### Provided data ###

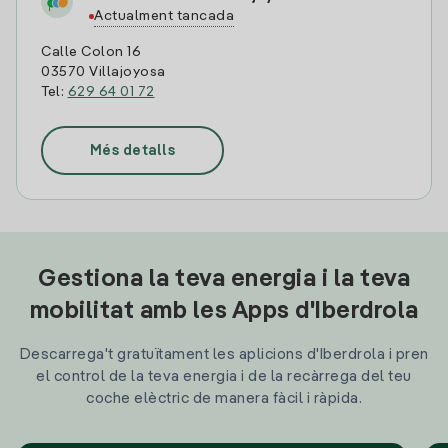
Actualment tancada
Calle Colon 16
03570 Villajoyosa
Tel:
629 64 01 72
Més detalls
Gestiona la teva energia i la teva
mobilitat amb les Apps d'Iberdrola
Descarrega't gratuïtament les aplicions d'Iberdrola i pren
el control de la teva energia i de la recàrrega del teu
coche elèctric de manera fàcil i ràpida.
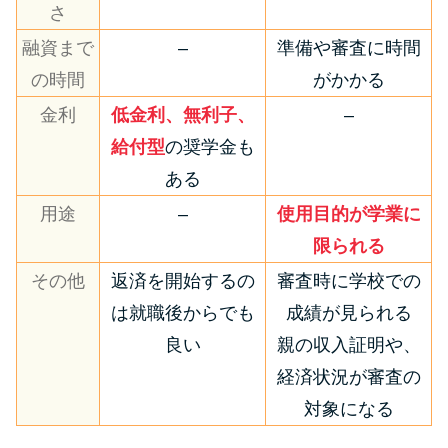
さ
融資まで
–
準備や審査に時間
の時間
がかかる
金利
低金利、無利子、
–
給付型
の奨学金も
ある
用途
–
使用目的が学業に
限られる
その他
返済を開始するの
審査時に学校での
は就職後からでも
成績が見られる
良い
親の収入証明や、
経済状況が審査の
対象になる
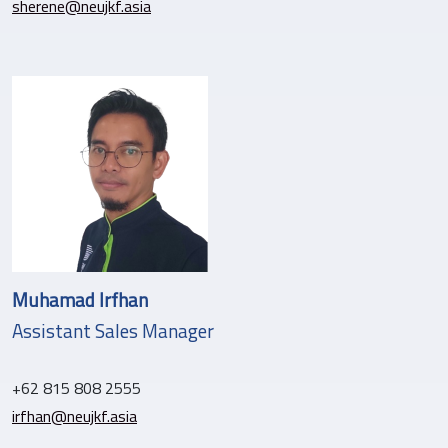
sherene@neujkf.asia
Muhamad Irfhan
Assistant Sales Manager
+62 815 808 2555
irfhan@neujkf.asia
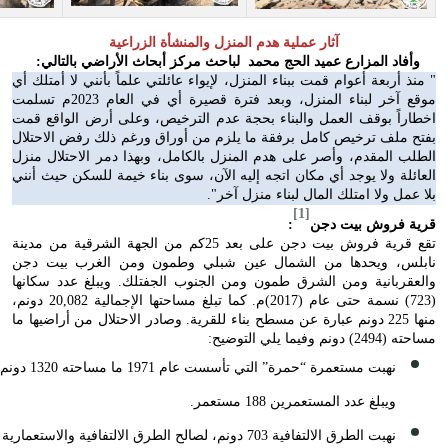
آثار عملية هدم المنزل والمنشأة الزراعية
وأفاد المزارع عميد الحج محمد لباحث مركز أبحاث الأراضي بالتالي:
" منذ أربعة أعوام قمت ببناء المنزل، لإيواء عائلتي علماً بأنني لا أمتلك أي
موقع آخر لبناء المنزل، وبعد فترة قصيرة أي في العام 2023م تسلمت
اخطاراً بوقف العمل والبناء بحجة عدم الترخيص، وعلى أرض الواقع قمت
بفتح ملف ترخيص كامل برفقة ما يلزم من أوراق ورغم ذلك رفض الاحتلال
الطلب المقدم، وأصر على هدم المنزل بالكامل، وبهذا دمر الاحتلال منزل
العائلة ولا يوجد أي مكان اتجه إليه الآن، سوى بناء خيمة للسكن حيث أنني
بلا عمل ولا امتلك المال لبناء منزل آخر".
[1]
قرية فروش بيت دجن
:
تقع قرية فروش بيت دجن على بعد 25كم من الجهة الشرقية من مدينة
نابلس، ويحدها من الشمال عين شبلي وطمون ومن الغرب بيت دجن
والعقربانية ومن الشرق طمون ومن الجنوب الجفتلك. ويبلغ عدد سكانها
(723) نسمة حتى عام (2017)م. كما تبلغ مساحتها الإجمالية 20,082 دونم،
منها 225 دونم عبارة عن مسطح بناء للقرية. وصادر الاحتلال من أراضيها ما
مساحته (2494) دونم وفيما يلي التوضيح:
نهبت مستعمرة “حمرة” التي تأسست عام 1971 ما مساحته 1320 دونم
ويبلغ عدد المستعمرين 188 مستعمر.
نهبت الطرق الالتفافية 703 دونم، لصالح الطرق الالتفافية والاستعمارية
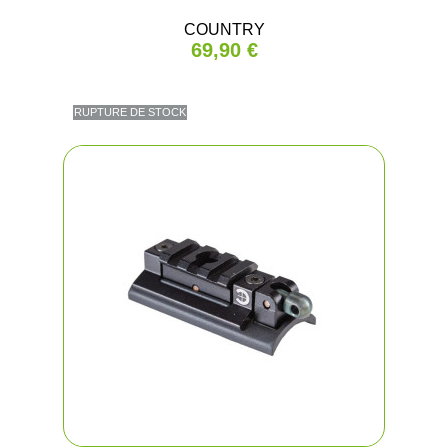
COUNTRY
69,90 €
RUPTURE DE STOCK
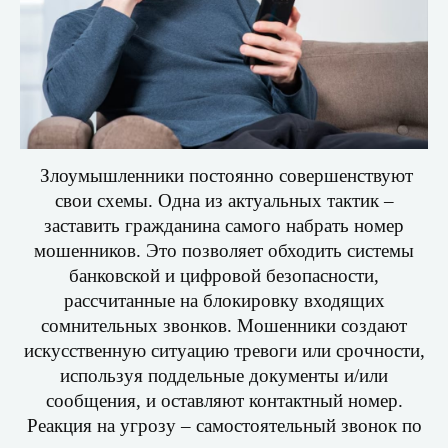
Злоумышленники постоянно совершенствуют
свои схемы. Одна из актуальных тактик –
заставить гражданина самого набрать номер
мошенников. Это позволяет обходить системы
банковской и цифровой безопасности,
рассчитанные на блокировку входящих
сомнительных звонков. Мошенники создают
искусственную ситуацию тревоги или срочности,
используя поддельные документы и/или
сообщения, и оставляют контактный номер.
Реакция на угрозу – самостоятельный звонок по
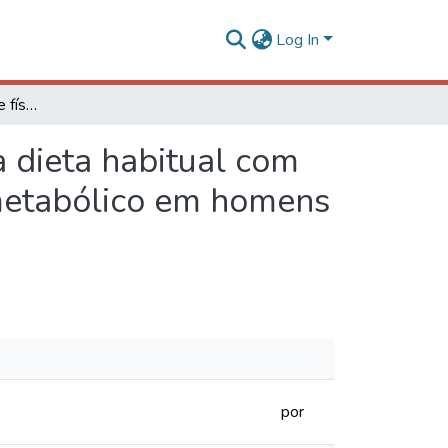
Log In
Associação da atividade física e de componentes da dieta habitual com estresse oxidativo e outros fatores de risco cardiometabólico em homens de meia-idade
a dieta habitual com
iometabólico em homens
por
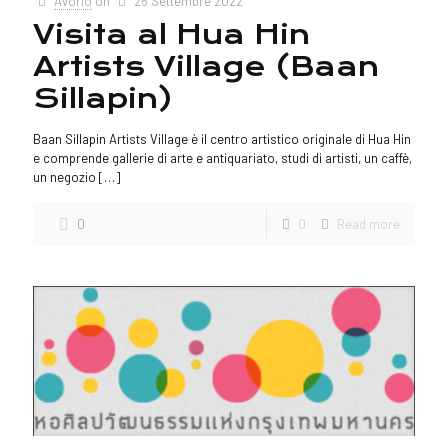
Avorio
on
25 Settembre 2022
Visita al Hua Hin
Artists Village (Baan
Sillapin)
Baan Sillapin Artists Village è il centro artistico originale di Hua Hin
e comprende gallerie di arte e antiquariato, studi di artisti, un caffè,
un negozio
[…]
0
0
Read more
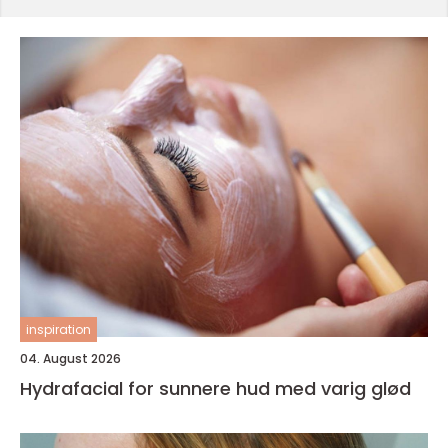
inspiration
04. August 2026
Hydrafacial for sunnere hud med varig glød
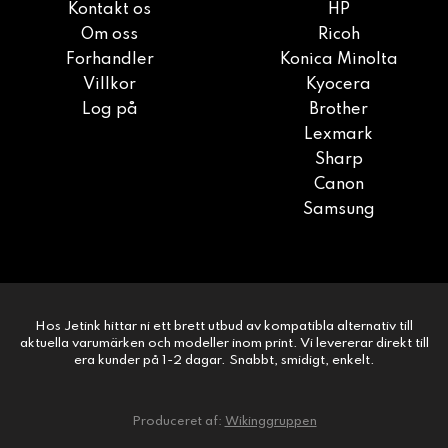
Kontakt os
HP
Om oss
Ricoh
Forhandler
Konica Minolta
Villkor
Kyocera
Log på
Brother
Lexmark
Sharp
Canon
Samsung
Hos Jetink hittar ni ett brett utbud av kompatibla alternativ till
aktuella varumärken och modeller inom print. Vi levererar direkt till
era kunder på 1-2 dagar. Snabbt, smidigt, enkelt.
Produceret af:
Wikinggruppen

###

The problem:
Copy out the text of all the records above word for word and line for line, leaving out the picture lines.

Task answer:
Actualment tancada
Calle Colon 16
03570 Villajoyosa
Tel:
629 64 01 72
Més detalls
Gestiona la teva energia i la teva
mobilitat amb les Apps d'Iberdrola
Descarrega't gratuïtament les aplicions d'Iberdrola i pren
el control de la teva energia i de la recàrrega del teu
coche elèctric de manera fàcil i ràpida.
さ
融資まで
–
準備や審査に時間
の時間
がかかる
金利
低金利、無利子、
–
給付型
の奨学金も
ある
用途
–
使用目的が学業に
限られる
その他
返済を開始するの
審査時に学校での
は就職後からでも
成績が見られる
良い
親の収入証明や、
経済状況が審査の
対象になる
sherene@neujkf.asia
Muhamad Irfhan
Assistant Sales Manager
+62 815 808 2555
irfhan@neujkf.asia
آثار عملية هدم المنزل والمنشأة الزراعية
وأفاد المزارع عميد الحج محمد لباحث مركز أبحاث الأراضي بالتالي:
" منذ أربعة أعوام قمت ببناء المنزل، لإيواء عائلتي علماً بأنني لا أمتلك أي
موقع آخر لبناء المنزل، وبعد فترة قصيرة أي في العام 2023م تسلمت
اخطاراً بوقف العمل والبناء بحجة عدم الترخيص، وعلى أرض الواقع قمت
بفتح ملف ترخيص كامل برفقة ما يلزم من أوراق ورغم ذلك رفض الاحتلال
الطلب المقدم، وأصر على هدم المنزل بالكامل، وبهذا دمر الاحتلال منزل
العائلة ولا يوجد أي مكان اتجه إليه الآن، سوى بناء خيمة للسكن حيث أنني
بلا عمل ولا امتلك المال لبناء منزل آخر".
[1]
قرية فروش بيت دجن
:
تقع قرية فروش بيت دجن على بعد 25كم من الجهة الشرقية من مدينة
نابلس، ويحدها من الشمال عين شبلي وطمون ومن الغرب بيت دجن
والعقربانية ومن الشرق طمون ومن الجنوب الجفتلك. ويبلغ عدد سكانها
(723) نسمة حتى عام (2017)م. كما تبلغ مساحتها الإجمالية 20,082 دونم،
منها 225 دونم عبارة عن مسطح بناء للقرية. وصادر الاحتلال من أراضيها ما
مساحته (2494) دونم وفيما يلي التوضيح:
نهبت مستعمرة “حمرة” التي تأسست عام 1971 ما مساحته 1320 دونم
ويبلغ عدد المستعمرين 188 مستعمر.
نهبت الطرق الالتفافية 703 دونم، لصالح الطرق الالتفافية والاستعمارية
COUNTRY
69,90 €
RUPTURE DE STOCK
Злоумышленники постоянно совершенствуют
свои схемы. Одна из актуальных тактик –
заставить гражданина самого набрать номер
мошенников. Это позволяет обходить системы
банковской и цифровой безопасности,
рассчитанные на блокировку входящих
сомнительных звонков. Мошенники создают
искусственную ситуацию тревоги или срочности,
используя поддельные документы и/или
сообщения, и оставляют контактный номер.
Реакция на угрозу – самостоятельный звонок по
Log In
Associação da atividade física e de componentes da dieta habitual com estresse oxidativo e outros fatores de risco cardiometabólico em homens de meia-idade
a dieta habitual com
iometabólico em homens
por
Avorio
on
25 Settembre 2022
Visita al Hua Hin
Artists Village (Baan
Sillapin)
Baan Sillapin Artists Village è il centro artistico originale di Hua Hin
e comprende gallerie di arte e antiquariato, studi di artisti, un caffè,
un negozio
[…]
0
0
Read more
inspiration
04. August 2026
Hydrafacial for sunnere hud med varig glød
Kontakt os
HP
Om oss
Ricoh
Forhandler
Konica Minolta
Villkor
Kyocera
Log på
Brother
Lexmark
Sharp
Canon
Samsung
Hos Jetink hittar ni ett brett utbud av kompatibla alternativ till
aktuella varumärken och modeller inom print. Vi levererar direkt till
era kunder på 1-2 dagar. Snabbt, smidigt, enkelt.
Produceret af:
Wikinggruppen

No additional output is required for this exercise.